生神女就寝祭を扱った引用文に記された西暦年(四桁の数字で示された年)を、文中の出現順にすべて列挙せよ。

引用文 ::
* * *

一昨日、8月28日は正教会の大祭「生神女就寝祭」で、正教文化圏では盛大に祝われると書きました。
私は以前、海外の教会で実際に生神女就寝祭を体験してきましたので、今日はその思い出を書くことにします。
2015年8月はルーマニアを巡礼しました。ルーマニア人はほぼ例外なく正教徒であり、正教会の伝統文化が根づいている社会です。
トランシルバニア地方にある1555年創立のニクラ修道院は、1681年に描かれた生神女マリヤのイコンがあり、その前で祈ると病気を治す奇蹟が起きると言われています。
そのため、修道院の堂祭(教会の記念日)である生神女就寝祭には、ルーマニア全国からそのイコンを見るために30万人もの人々が集まると聞きました。
尖った屋根の木造聖堂はこの地方の典型的な古い教会建築です。
トランシルバニアは中世から第一次大戦後までハプスブルク領でしたが、ハプスブルク家は正教会を迫害しており、石やレンガで聖堂を建てることを禁止していた時期がありました。そのため、木造の教会建築が発展しました。

* * *

データ抜粋 ::

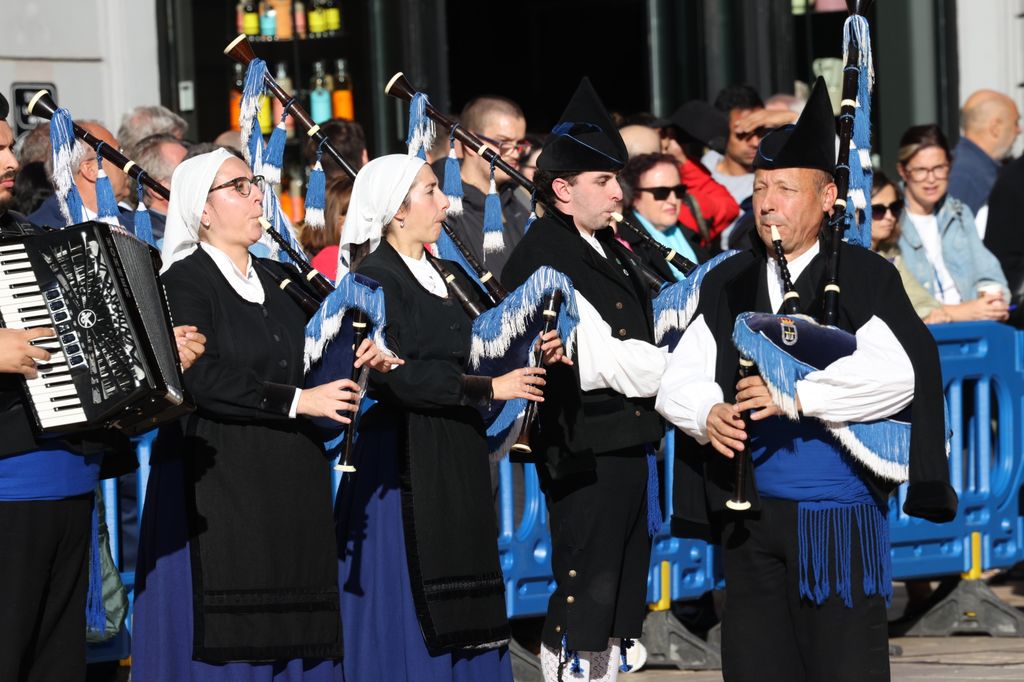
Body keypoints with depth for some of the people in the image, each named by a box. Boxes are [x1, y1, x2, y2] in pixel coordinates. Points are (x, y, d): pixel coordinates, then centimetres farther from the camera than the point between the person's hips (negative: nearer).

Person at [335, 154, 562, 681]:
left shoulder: (449, 276, 16)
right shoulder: (376, 278, -10)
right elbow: (398, 375, -20)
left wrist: (533, 356, -3)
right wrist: (488, 389, -18)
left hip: (459, 466, 8)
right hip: (404, 464, -8)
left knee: (461, 620, 7)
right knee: (412, 614, -5)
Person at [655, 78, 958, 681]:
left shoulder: (865, 279, -4)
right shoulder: (729, 285, 11)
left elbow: (895, 374, -19)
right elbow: (679, 380, 8)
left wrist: (797, 394, -24)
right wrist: (709, 415, -13)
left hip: (839, 516, -5)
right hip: (750, 513, 5)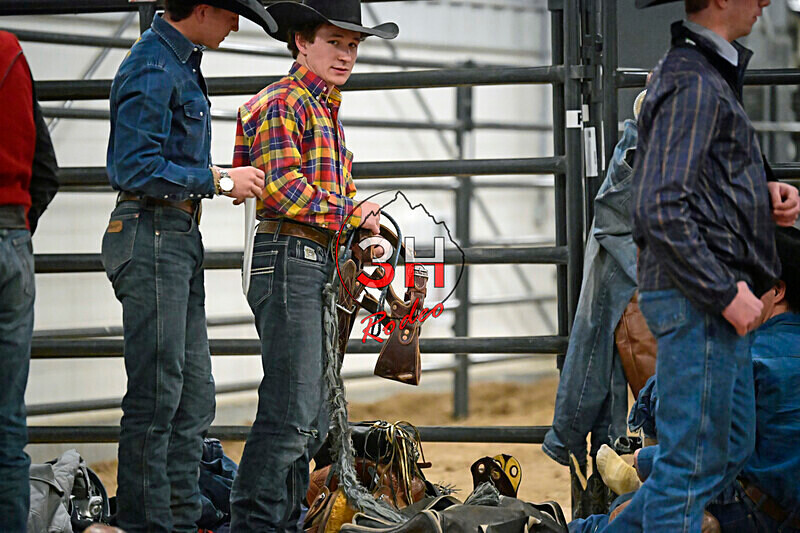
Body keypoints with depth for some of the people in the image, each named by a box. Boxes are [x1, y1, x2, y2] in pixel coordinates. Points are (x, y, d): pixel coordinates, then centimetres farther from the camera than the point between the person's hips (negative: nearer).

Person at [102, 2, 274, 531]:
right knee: (156, 393, -7)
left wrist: (228, 179, 13)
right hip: (152, 234, -10)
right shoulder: (153, 67, -14)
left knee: (193, 396, 11)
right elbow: (138, 169, -20)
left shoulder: (181, 61, 17)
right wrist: (219, 180, -15)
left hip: (181, 235, 10)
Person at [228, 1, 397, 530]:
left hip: (319, 266, 10)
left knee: (312, 420, 11)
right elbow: (281, 189, -18)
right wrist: (353, 214, -9)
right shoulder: (282, 103, -7)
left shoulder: (328, 112, 24)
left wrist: (369, 229, 9)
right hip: (289, 260, -10)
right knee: (291, 412, -13)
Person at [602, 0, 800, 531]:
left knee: (731, 447, 16)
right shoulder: (693, 84, -15)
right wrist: (727, 292, -21)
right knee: (694, 461, -6)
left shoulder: (711, 76, 18)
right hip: (698, 303, -11)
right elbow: (662, 209, -22)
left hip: (718, 296, 11)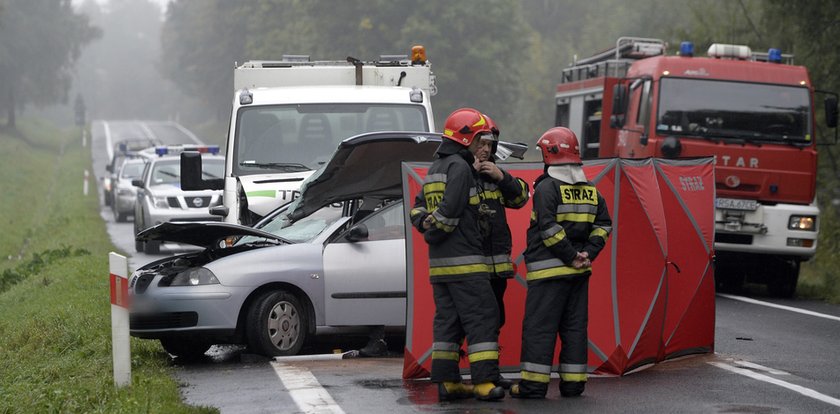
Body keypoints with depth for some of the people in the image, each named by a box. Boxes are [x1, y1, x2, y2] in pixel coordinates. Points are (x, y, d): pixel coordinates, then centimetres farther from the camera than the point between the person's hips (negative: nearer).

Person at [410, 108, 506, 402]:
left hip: (438, 263, 9)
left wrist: (426, 226, 3)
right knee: (481, 319, -7)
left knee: (447, 321, 10)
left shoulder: (435, 168, 20)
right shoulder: (460, 167, -11)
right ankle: (485, 382, -11)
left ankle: (447, 382, 10)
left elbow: (418, 208, 21)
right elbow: (450, 210, -20)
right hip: (465, 260, -9)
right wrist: (435, 232, -7)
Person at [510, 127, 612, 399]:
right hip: (579, 273, 6)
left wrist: (570, 256, -12)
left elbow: (549, 228, -17)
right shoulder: (590, 190, 12)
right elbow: (603, 225, 9)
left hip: (548, 269, -6)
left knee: (539, 326, -4)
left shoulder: (547, 188, -10)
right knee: (575, 326, 11)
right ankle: (573, 383, 11)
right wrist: (586, 254, 1)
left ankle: (534, 384, -6)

* * *

解答 :: 2015年、1555年、1681年